Normas apertadas a Ocidente, refira-se, levaram a deslocalização de
experimentação para outras paragens. Mas na década de 90 do séc.XX, a situação
alterou-se: o homem branco de 30 anos, retirava conclusões - das experiências
em que participara - que não eram extensíveis para mulheres, crianças ou
pessoas de outras etnias. Estas, vão, pois, reclamar ser incluídas em futuros
experimentos médicos.
5.Fundamental, neste contexto, vem a
ser a questão do consentimento informado
por parte de quem é sujeito de experimentação. Duas perguntas afiguram-se como
imprescindíveis esclarecer em cada circunstância experimental: a) que
informação foi transmitida ao participante? b) que processo esteve na base do
seu consentimento?
Entre as questões éticas que se colocam aos participantes em processos de experimentação médica contam-se, ademais, a pressão que exercem os próprios escolhidos, quando há excesso de candidatos - este, um dado quase sempre silenciado quando casos mediáticos irrompem neste domínio; a responsabilidade de se ser voluntário, mesmo sem compensação; a compensação, quando a esta há lugar, atribuída aos recrutados...

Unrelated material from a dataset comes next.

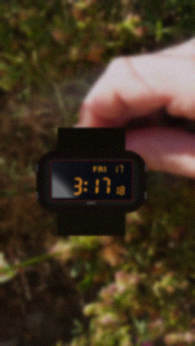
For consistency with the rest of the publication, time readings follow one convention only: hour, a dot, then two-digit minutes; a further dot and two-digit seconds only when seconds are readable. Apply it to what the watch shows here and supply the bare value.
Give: 3.17
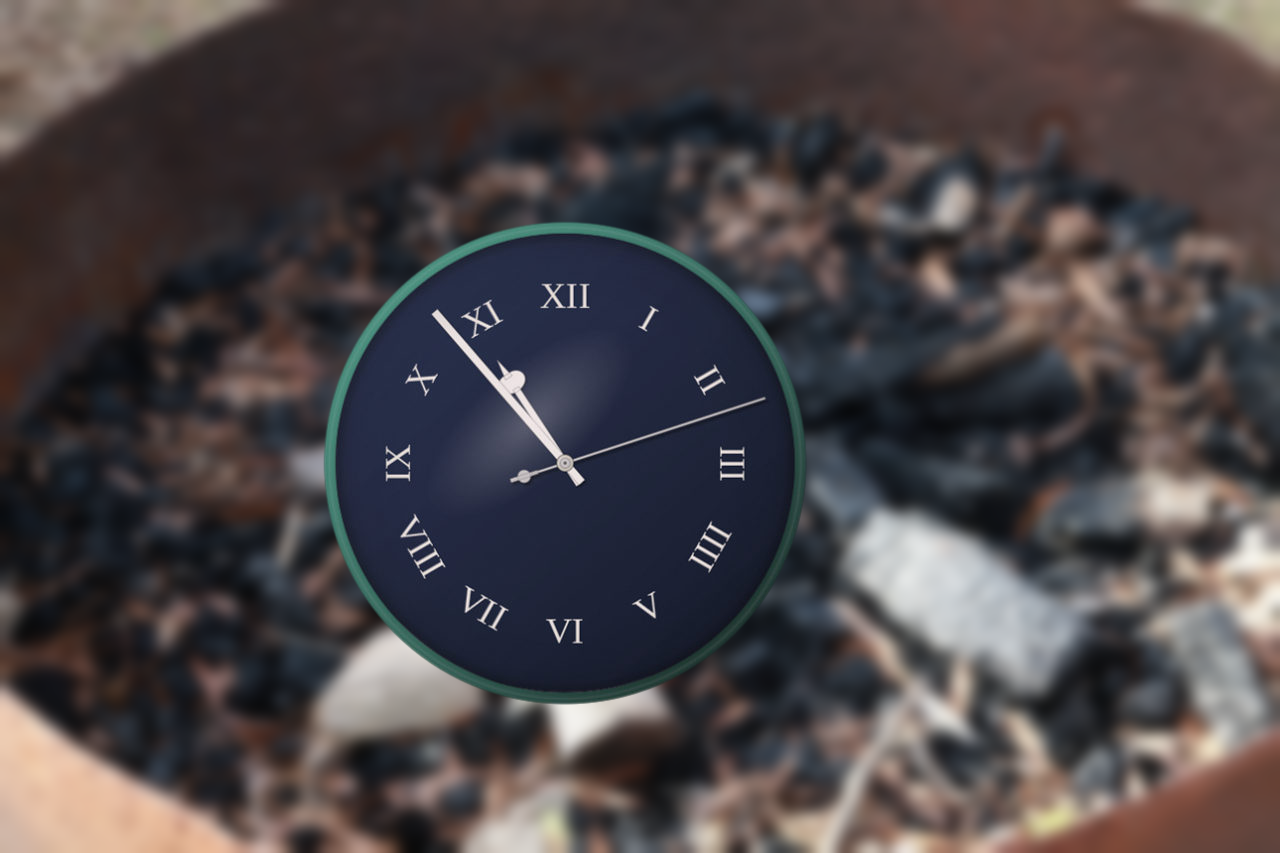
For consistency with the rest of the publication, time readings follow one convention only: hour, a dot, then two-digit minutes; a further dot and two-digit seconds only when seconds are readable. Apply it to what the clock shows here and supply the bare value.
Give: 10.53.12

6.Ainda hoje, por outro prisma, se discute quer a quantidade, quer a qualidade de informação a passar (a um doente) para aceitação, por parte deste, de qualquer procedimento invasivo, nomeadamente, por exemplo, a questão do exacerbar de riscos residuais na economia de dados a transmitir, no caldeamento, ainda, dos benefícios a retirar para o próprio. Assim, "simultaneamente, a exigência de consentimento informado conduziu também à comunicação abrupta de informações por vezes muito graves acerca da situação clínica do doente, num acto de violência psicológica que se repete quotidianamente. Importa investir em técnicas de comunicação para, sem nunca mentir, saber ir transmitindo as notícias devidas à medida da capacidade de assimilação da pessoa em causa. A inexistência da prática de confirmação da correcta compreensão da informação prestada ameaça também a qualidade do consentimento informado, pelo que deve ser adequadamente exercida" (p.39).